▶ _TASK GOAL_
Your answer should consist of each line below that includes the word "SELECT".

RECORDS FOR THIS EXERCISE Block Start

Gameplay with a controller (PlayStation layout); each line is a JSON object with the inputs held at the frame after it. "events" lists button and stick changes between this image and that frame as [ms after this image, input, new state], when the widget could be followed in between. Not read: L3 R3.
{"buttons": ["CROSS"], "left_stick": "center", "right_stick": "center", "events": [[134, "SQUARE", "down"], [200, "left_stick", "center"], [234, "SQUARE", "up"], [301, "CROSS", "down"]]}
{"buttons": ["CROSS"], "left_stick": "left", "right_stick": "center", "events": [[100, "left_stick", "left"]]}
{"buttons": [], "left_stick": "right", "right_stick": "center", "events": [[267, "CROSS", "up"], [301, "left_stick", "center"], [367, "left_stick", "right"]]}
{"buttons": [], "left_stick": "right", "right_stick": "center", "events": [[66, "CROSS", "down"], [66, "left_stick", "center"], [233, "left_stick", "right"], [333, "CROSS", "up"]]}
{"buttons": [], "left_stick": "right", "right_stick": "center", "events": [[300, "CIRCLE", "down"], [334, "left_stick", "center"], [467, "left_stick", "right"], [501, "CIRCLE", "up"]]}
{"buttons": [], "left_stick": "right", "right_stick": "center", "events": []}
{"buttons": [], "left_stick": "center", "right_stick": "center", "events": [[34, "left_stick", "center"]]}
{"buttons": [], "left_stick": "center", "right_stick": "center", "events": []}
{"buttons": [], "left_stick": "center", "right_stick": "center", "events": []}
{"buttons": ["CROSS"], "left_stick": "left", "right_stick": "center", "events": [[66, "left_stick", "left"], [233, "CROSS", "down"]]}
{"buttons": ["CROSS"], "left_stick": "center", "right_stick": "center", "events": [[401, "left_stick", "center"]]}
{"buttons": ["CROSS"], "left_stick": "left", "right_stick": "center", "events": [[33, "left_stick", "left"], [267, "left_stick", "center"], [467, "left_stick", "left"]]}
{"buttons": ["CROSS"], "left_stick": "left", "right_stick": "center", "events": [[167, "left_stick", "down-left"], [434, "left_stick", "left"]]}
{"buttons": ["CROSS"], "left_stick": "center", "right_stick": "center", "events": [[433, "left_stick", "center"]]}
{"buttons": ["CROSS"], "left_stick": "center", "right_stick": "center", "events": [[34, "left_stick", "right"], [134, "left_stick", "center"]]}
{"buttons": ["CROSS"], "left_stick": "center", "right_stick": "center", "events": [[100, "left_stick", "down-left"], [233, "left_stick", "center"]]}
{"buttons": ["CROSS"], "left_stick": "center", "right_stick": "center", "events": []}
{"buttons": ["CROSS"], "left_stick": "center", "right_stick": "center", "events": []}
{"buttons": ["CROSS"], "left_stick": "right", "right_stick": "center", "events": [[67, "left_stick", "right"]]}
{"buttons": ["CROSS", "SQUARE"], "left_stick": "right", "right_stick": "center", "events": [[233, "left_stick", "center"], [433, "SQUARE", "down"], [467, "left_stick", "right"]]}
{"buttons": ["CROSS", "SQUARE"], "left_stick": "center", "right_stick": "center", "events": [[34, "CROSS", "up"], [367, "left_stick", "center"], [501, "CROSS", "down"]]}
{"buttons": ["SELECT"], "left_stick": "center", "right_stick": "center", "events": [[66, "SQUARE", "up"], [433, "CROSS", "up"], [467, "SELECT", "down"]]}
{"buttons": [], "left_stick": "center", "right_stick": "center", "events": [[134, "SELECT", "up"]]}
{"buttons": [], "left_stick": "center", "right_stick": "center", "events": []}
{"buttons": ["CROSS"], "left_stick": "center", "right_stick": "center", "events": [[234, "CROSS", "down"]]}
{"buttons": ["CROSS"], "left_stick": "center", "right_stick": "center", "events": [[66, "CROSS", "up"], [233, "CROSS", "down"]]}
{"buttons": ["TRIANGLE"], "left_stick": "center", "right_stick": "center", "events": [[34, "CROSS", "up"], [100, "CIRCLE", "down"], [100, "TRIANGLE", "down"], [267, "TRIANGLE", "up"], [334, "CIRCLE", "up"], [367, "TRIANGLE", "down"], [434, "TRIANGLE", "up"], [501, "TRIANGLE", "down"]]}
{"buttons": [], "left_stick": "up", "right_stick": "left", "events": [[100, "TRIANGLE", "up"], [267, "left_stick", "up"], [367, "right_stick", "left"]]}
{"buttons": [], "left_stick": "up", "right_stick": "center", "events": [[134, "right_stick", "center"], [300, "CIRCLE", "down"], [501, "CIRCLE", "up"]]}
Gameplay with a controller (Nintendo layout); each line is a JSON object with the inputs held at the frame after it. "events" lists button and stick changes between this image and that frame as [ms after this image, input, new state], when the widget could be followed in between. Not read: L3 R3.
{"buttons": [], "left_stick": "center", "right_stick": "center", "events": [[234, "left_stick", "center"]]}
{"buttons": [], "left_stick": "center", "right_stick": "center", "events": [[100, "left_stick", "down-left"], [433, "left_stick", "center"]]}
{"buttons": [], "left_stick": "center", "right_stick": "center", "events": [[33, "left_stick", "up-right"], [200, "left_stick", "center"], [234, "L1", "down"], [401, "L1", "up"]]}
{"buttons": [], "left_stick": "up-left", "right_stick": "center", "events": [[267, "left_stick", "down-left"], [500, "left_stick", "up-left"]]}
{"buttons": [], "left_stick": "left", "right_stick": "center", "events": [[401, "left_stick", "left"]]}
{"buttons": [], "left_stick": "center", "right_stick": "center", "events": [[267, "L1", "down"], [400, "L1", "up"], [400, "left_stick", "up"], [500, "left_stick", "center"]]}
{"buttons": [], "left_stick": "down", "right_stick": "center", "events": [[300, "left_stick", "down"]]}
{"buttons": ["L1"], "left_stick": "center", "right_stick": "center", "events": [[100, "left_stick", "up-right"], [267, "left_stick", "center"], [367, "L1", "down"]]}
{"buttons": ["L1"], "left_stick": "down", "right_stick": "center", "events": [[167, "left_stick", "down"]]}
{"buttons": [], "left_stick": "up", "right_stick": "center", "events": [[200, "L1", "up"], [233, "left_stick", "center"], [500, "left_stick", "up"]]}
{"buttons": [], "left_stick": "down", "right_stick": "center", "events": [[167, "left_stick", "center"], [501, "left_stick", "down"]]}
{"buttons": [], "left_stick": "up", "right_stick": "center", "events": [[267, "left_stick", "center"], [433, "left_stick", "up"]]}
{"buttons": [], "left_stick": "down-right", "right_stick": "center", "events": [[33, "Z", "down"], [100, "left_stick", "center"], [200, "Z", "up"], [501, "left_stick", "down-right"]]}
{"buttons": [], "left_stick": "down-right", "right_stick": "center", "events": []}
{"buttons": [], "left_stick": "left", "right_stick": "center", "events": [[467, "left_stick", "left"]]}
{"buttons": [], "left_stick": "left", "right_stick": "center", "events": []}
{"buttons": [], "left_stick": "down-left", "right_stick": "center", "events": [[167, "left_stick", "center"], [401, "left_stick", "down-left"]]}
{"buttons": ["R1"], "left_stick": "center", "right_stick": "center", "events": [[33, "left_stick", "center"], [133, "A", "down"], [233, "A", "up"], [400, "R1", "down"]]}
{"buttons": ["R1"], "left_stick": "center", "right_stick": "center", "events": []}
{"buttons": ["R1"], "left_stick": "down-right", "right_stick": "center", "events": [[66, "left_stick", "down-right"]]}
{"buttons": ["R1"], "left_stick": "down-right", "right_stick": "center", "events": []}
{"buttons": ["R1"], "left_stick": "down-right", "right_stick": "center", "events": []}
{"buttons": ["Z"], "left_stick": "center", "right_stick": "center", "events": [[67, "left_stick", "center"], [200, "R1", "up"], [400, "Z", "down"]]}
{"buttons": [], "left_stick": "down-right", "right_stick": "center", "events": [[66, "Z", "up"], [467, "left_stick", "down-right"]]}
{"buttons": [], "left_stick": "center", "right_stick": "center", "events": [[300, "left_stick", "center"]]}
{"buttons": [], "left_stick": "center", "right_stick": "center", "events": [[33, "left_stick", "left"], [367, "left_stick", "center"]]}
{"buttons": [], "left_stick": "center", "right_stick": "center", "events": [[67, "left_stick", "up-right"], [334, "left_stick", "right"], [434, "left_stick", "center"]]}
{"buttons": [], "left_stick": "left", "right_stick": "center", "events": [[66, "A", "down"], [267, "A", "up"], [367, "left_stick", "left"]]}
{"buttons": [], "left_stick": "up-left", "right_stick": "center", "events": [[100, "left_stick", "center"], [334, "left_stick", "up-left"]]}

RECORDS FOR THIS EXERCISE Block End

▶ _WRITTEN REPLY_
{"buttons": ["SELECT"], "left_stick": "center", "right_stick": "center", "events": [[66, "SQUARE", "up"], [433, "CROSS", "up"], [467, "SELECT", "down"]]}
{"buttons": [], "left_stick": "center", "right_stick": "center", "events": [[134, "SELECT", "up"]]}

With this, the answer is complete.